BEGIN TEXT SEGMENT

HW 6-1: Redo HW3 on the training set 22features and testing set 22test. You also would like to compare svm with nearest neighbor.
HW 6-2: Write a simple SVM classifier using the SMO-type algorithm taught earlier. You consider dense input format only. Basically you use the simple working set selection and solve two-variable optimization problems until given stopping tolerance is satisfied. You can write the predictor in the same program so we immediately know the test accuracy. Kernel elements are calculated by need.
Requirement:
1. The code should be less than 300 lines in any high-level language. Please print your code as part of your report.
2. RBF kernel is enough
3. You need to run data of HW 5-2 using some given parameters. On some (maybe most) parameters your code should be faster then libsvm, but on others it is the other way around. Explain why. Moreover, your code should be able to train the data of HW 6-1 (using the best parameters only but not doing the whole grid).
HW7: application paper presentation: (9-13, December 22 and 29, 2003). Each group (2 to 3 people) has 30 minutes for presentation. The order of papers will be the order of presentations.
This will give you an idea how SVM is applied in practice
- paper1 paper2 (link broken, may not be used) paper3 r92922012, b91902094
- paper4 paper5 paper6
- paper7 d88526014, d91922011,d92922013 paper8 paper9 b89902091, r92922028, r92922092
- paper10 f90921015 f91921020 d87921025 paper11 (r92922042 r92922059), paper12 B90902098, B90902100, B90902123
- paper13 paper14 paper15 r91522826, r91522808 paper16 r92522819, r92522822, r92546006
- paper17 r91922090,r92922109, d91921025 paper18, paper19 R92922069, R92922094, paper20.
- paper21, b89902003, b89902004, b89902027. paper22 B90902023, B90902077, paper23 D92922001, R92922004.
HW8 (due December 22)
HW8-1: derive the dual of SVR
HW8-2: Consider the smallest four problems in software/svm/regession_data/newsvrdata. They are regression data sets. You would like to randomly split each data to training and testing first. Then conduct cross validation on the training to choose the best parameters. Write a short report (<= 2 pages) to show your results and experience.

END TEXT SEGMENT

WORK TO COMPLETE >>
1. Using the SVM homework assignments, answer each question on its own line.
(a) What is the line limit for the HW 6-2 code?
(b) How much time does each group get for its HW7 presentation?
(c) What is the maximum length of the HW8-2 report?
2. Extend the SVM homework assignments beyond their last sentence.

BEGIN LISTED ENTRIES

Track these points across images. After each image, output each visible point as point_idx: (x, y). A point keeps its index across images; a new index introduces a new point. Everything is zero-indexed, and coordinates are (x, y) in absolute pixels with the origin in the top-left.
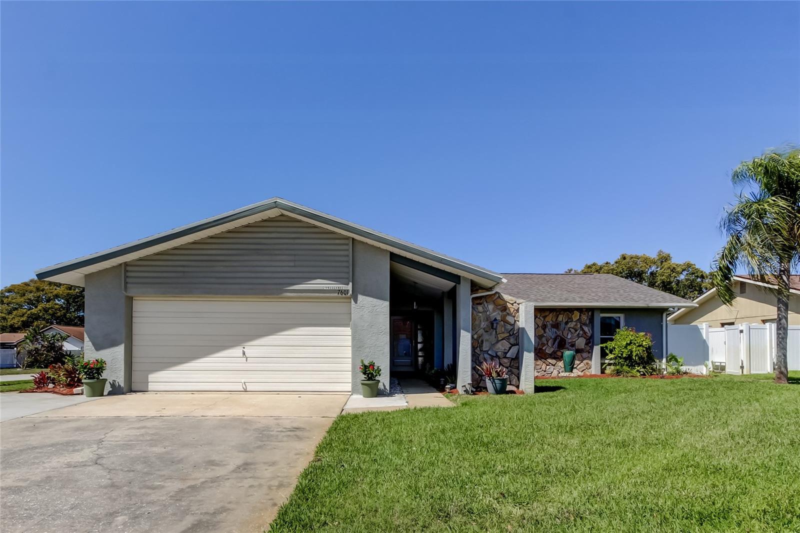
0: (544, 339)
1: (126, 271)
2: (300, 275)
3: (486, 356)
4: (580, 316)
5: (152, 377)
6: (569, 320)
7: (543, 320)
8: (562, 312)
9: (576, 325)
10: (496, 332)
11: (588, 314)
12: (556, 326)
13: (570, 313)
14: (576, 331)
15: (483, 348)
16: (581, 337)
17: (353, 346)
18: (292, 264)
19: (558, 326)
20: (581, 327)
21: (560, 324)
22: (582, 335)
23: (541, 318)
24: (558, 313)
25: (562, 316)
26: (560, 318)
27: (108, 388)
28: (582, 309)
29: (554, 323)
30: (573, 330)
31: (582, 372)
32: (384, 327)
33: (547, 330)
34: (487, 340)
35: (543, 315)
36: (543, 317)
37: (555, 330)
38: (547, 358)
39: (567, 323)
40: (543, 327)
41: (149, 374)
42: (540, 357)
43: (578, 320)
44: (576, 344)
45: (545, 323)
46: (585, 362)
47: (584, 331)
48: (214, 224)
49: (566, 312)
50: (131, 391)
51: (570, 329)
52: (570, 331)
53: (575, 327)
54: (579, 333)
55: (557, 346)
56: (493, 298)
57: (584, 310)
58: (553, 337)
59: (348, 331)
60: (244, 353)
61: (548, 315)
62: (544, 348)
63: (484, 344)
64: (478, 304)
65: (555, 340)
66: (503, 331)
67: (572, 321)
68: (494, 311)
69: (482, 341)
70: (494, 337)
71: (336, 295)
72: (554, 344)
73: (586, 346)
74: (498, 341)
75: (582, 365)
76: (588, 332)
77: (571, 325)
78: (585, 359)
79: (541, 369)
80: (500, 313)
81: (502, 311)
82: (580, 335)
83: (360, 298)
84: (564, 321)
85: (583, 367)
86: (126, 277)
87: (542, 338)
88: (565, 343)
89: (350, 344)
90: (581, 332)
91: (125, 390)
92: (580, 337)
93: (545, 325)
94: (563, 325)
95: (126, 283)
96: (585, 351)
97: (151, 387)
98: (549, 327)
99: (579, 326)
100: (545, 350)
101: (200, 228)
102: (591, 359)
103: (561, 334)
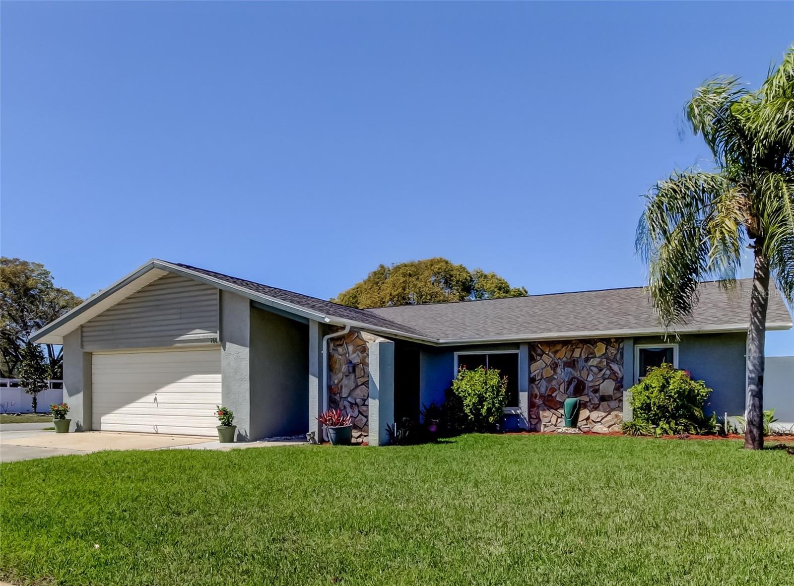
0: (554, 383)
1: (82, 332)
2: (183, 326)
3: (346, 403)
4: (606, 349)
5: (104, 419)
6: (590, 356)
7: (553, 356)
8: (580, 345)
9: (601, 362)
10: (355, 376)
11: (619, 346)
12: (572, 364)
13: (592, 345)
14: (601, 370)
15: (343, 394)
16: (608, 379)
17: (223, 393)
18: (178, 316)
19: (574, 364)
20: (608, 364)
21: (578, 362)
22: (610, 375)
23: (550, 354)
24: (574, 347)
25: (580, 350)
26: (577, 354)
27: (72, 426)
28: (610, 339)
29: (569, 360)
30: (595, 370)
31: (609, 427)
32: (245, 374)
33: (559, 370)
34: (346, 386)
35: (554, 350)
36: (553, 353)
37: (570, 370)
38: (558, 409)
39: (587, 360)
40: (553, 366)
41: (102, 416)
42: (549, 406)
43: (604, 354)
44: (600, 388)
45: (557, 361)
46: (614, 413)
47: (613, 370)
48: (118, 287)
49: (586, 344)
50: (91, 430)
51: (592, 368)
52: (592, 371)
53: (599, 365)
54: (604, 374)
55: (572, 392)
56: (352, 338)
57: (613, 340)
58: (567, 380)
59: (218, 377)
60: (156, 399)
61: (560, 350)
62: (554, 395)
63: (343, 390)
64: (338, 345)
65: (570, 383)
66: (362, 375)
67: (595, 357)
68: (354, 352)
69: (341, 387)
70: (353, 381)
71: (210, 343)
72: (568, 388)
73: (615, 392)
74: (357, 386)
75: (609, 418)
76: (619, 372)
77: (593, 362)
78: (613, 410)
79: (550, 422)
80: (360, 354)
81: (361, 352)
82: (607, 377)
83: (228, 345)
84: (583, 357)
85: (610, 421)
86: (82, 337)
87: (551, 381)
88: (584, 388)
89: (220, 390)
90: (608, 372)
91: (84, 429)
92: (606, 379)
93: (555, 363)
94: (581, 363)
95: (82, 342)
96: (614, 399)
97: (103, 427)
98: (561, 365)
99: (605, 363)
100: (556, 396)
101: (109, 293)
102: (621, 410)
103: (579, 375)
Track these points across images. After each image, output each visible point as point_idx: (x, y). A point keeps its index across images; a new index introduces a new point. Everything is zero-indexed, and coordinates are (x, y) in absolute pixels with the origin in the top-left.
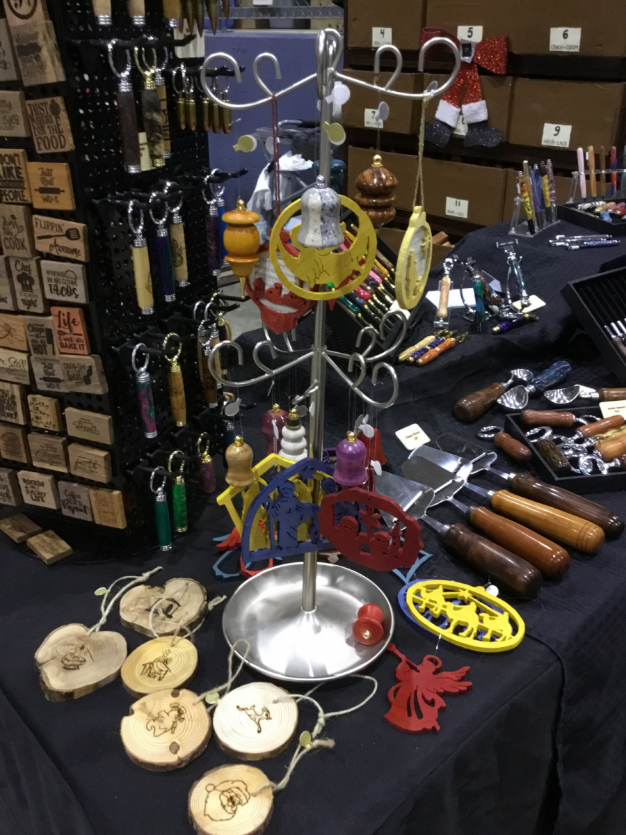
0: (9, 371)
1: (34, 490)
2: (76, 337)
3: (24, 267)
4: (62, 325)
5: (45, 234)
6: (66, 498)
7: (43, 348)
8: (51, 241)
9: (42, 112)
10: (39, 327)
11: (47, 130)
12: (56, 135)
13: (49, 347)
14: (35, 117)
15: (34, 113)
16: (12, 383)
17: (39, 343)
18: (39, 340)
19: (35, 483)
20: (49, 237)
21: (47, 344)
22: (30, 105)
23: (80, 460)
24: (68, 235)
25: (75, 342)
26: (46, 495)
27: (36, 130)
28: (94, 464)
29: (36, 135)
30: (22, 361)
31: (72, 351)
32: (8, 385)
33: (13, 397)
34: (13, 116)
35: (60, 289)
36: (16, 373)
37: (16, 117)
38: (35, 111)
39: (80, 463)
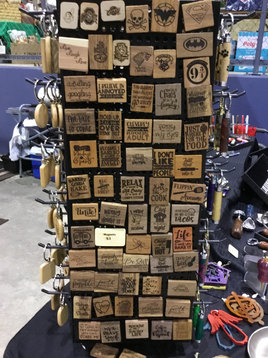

END LISTED ENTRIES

TASK ANSWERS >>
1.
(a) Less than 300 lines, in any high-level language.
(b) 30 minutes.
(c) Two pages.

2.
Final Projects

This is an important part of this course. Presentation will be at January 5, 2004 (30 minutes per group). Five persons each group. Each group has to turn in a report (<= 10 pages, in English; no word file please) by January 3. As these projects are highly research oriented, please start working on them as early as possible.

At December 1, each group please give a 10 to 15-minute presentation about your progress.

The svmtoy applet in libsvm homepage is a 2D example. Can you extend it to 3D ? The main difficulty is on testing so many points in a 3-D space.
There are several possible approaches. One is to consider some methods for speeding up SVM testing. There are some papers about this. On the other hand, you may think about any possibilities to approximate the curve in a 3-D space.
The java code of svm-toy is in the java directory of libsvm package.
SVM does not perform well on the data set of EUNITE 2, can you think about any way to use SVM and achieve 75% accuracy. The data set is in ~cjlin/software/svm/eunite2. The subdirectory RAW contains original data but norm39.tr and norm39.test are the main training and testing files for consideration (i.e. data of HW 1).
An earlier study of this data set is in the second part of the thesis at ~cjlin/latex/students/Bo-June.Chen.
SVM has not been fully extended to online learning. An essential part of doing this is the ability of efficiently adding/removing samples in the SVM training program. We already have some mechanism for this, so in the project, we hope to consider some simple applications and study the applicability of svm on online learning. ~cjlin/software/svm/libsvm/libsvm-2.4-loor.tgz is an example of modifying libsvm for calculating leave-one-out error. (this one is for regression; a version for classification is at ~b6506054/libsvm/loo) Using the same techniques, the code can be modified for an on-line setting.
SVM does not tell users which features are more important. Could you think about any effective approach for doing so ?
For example, we consider the first problem of KDD cup 2001 for the prediction of molecular bioactivity for drug design -- binding to thrombin.
The training file contains 1910 data with more than 100,000 features. Using the sparse format it is available here (in zip format). For testing we have 634 data which are available here (in zip format).
Before using SVM or other classification methods, we should select a few hundreds or thousands "important features." You would like to think of different ways for such a selection and conduct experiment to compare with existing results.
You might want to check the thesis in ~cjlin/software/svm/libsvm/papers/MatthiasHeiler.ps.gz An implementation is in ~cjlin/software/svm/libsvm/fselect.tgz
SVM for multi-labeling problems.
Multi-labelling is a different type of classification problems. A data instance may belong to more than one class. This project concerns about how to extend libsvm for such problems. First you need to collect some multi-labelling data sets. This can be done by checking some earlier work such as paper1, paper2, and references therein. The only multi-label problem in UCI machine learning repository is "university," which could also be considered.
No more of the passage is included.